- Born: February 19, 1908 Reutte, Austria
- Died: February 9, 2008 (aged 99) Reutte, Austria
- Education: University of Natural Resources and Life Sciences
- Known for: relascope
- Spouse: Ilse Bitterlich
- Children: 4
- Awards: honorary member, Society of American Foresters
- Scientific career
- Fields: Forestry
- Workplaces: University of Natural Resources and Life Sciences, Vienna, Austrian State Forestry Commission

= Walter Bitterlich =

Forest scientist and early Austrian Nazi Party member

Walter Bitterlich (/de/; February 19, 1908 – February 9, 2008) was an Austrian forestry scientist. He was the inventor of the relascope, a method for efficient forest inventory.

== Early career ==
Bitterlich descended from several generations of foresters and did much of his early work in the Tyrolean Alps of Austria.

Walter Bitterlich was the son of the forester Ernst Bitterlich and his wife Maria née Wachtel. Despite his upbringing in relative poverty, he successfully completed a forestry degree at Vienna's University of Natural Resources and Life Sciences in 1930 and the state exam for Higher Forest Service in 1933. Failing to find regular employment, he started volunteering with the Austrian State Forestry Commission.

==National Socialism==
Bitterlich was an early member of the National Socialist German Workers' Party, joining in 1933 when it was illegal to do so in Austria. After the Anschluss of Austria in 1939 he became party member no. 511,075 (later changed to 1,618,531). Despite failing to pay party dues for several years, he was recognised as an illegal, or early, national socialist on the recommendation of his local chapter, which vouched for his deep commitment to the ideas of fascism. This was essential for gaining employment with the national forest service, where, in 1937, three of every four employees held that distinction. Thus qualified, he was made forest inspector of his native district of Reutte in 1938, 30 years after his father held the same position.
In 1942 he was drafted into military service, first at the Eastern Front and, starting in 1943, Normandy. His war memoirs, published in 2003, describe the sense of adventure and camaraderie he found during this time and his insights into the application of military thinking to forest trees. They do not mention the party he eagerly joined a decade before.

After the war, the Nationalsozialistengesetz required his dismissal from public service. Unemployed and short on cash, he brought his young family to Salzburg, where they moved in with his parents.
His fate soon turned, however, as Austria started to redefine its role as a victim, not perpetrator, of Nazi aggression.
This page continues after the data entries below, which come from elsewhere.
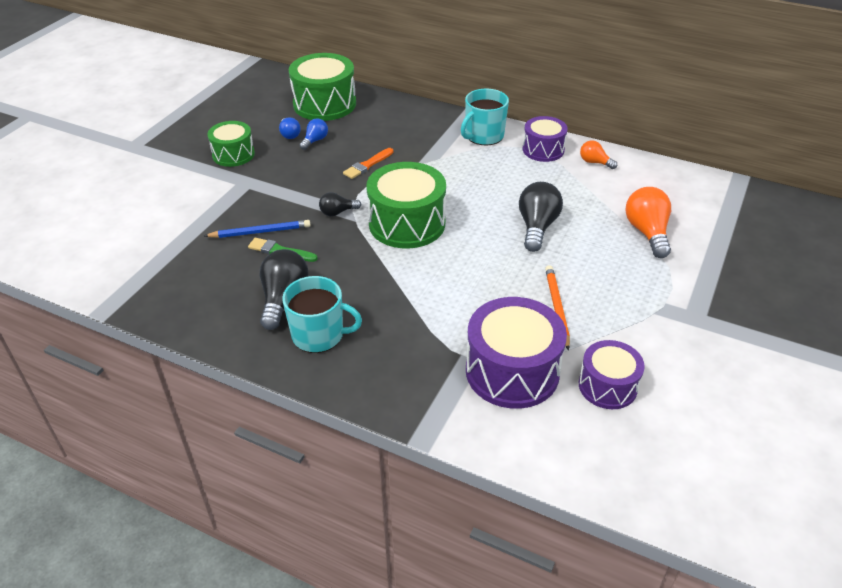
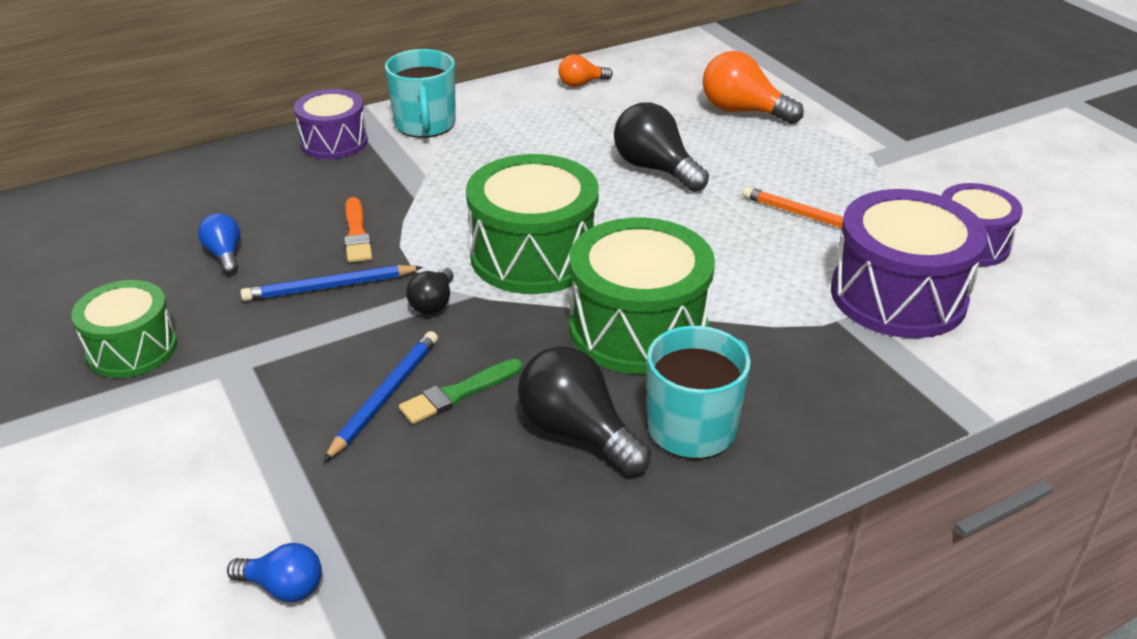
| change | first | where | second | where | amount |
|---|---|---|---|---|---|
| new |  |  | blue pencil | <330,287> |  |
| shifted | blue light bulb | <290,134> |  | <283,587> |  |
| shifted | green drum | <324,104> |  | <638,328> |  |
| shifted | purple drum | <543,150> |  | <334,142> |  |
The 1947 changes to the law removed early party membership as a decisive factor in denazification and created a category of "minor offenders" that allowed many party members to resume their careers with little resistance. Thus, Bitterlich was reinstated in 1948, serving in Zell am See, and, from 1953 to 1967, Hallein.

==Scientific Career==
Beginning in 1948, Bitterlich developed a method of plotless sampling for forest inventory. His process was first published in 1948 and presented at the World Forestry Congress in Helsinki the following year. Also in 1949, he was awarded a doctoral degree by the University of Natural Resources. In 1967, he returned to his alma mater as full professor.

From 1949, he worked on commercialising his method with industry partners. From 1962, his company Feinmechanische Optische Gesellschaft developed and sold the relascope and other optical instruments with applications in forestry and the military.

With his wife Ilse, Bitterlich had four children. He died in his native Reutte on February 9, 2008, 10 days short of his centennial.

==Honours and awards==
- Honorary citizen of Nashville, Tennessee
- Corresponding member of the Finnish Forest Research Institute
- Honorary Member of the Society of American Foresters (1971)
- Golden insignia of the Land of Salzburg
- Cross of Honour for Science and Art, 1st class (1983)
- Golden Medal of Reutte

A permanent exhibition at the Forest Discovery Centre in Füssen, Germany, shows a selection of his personal affects.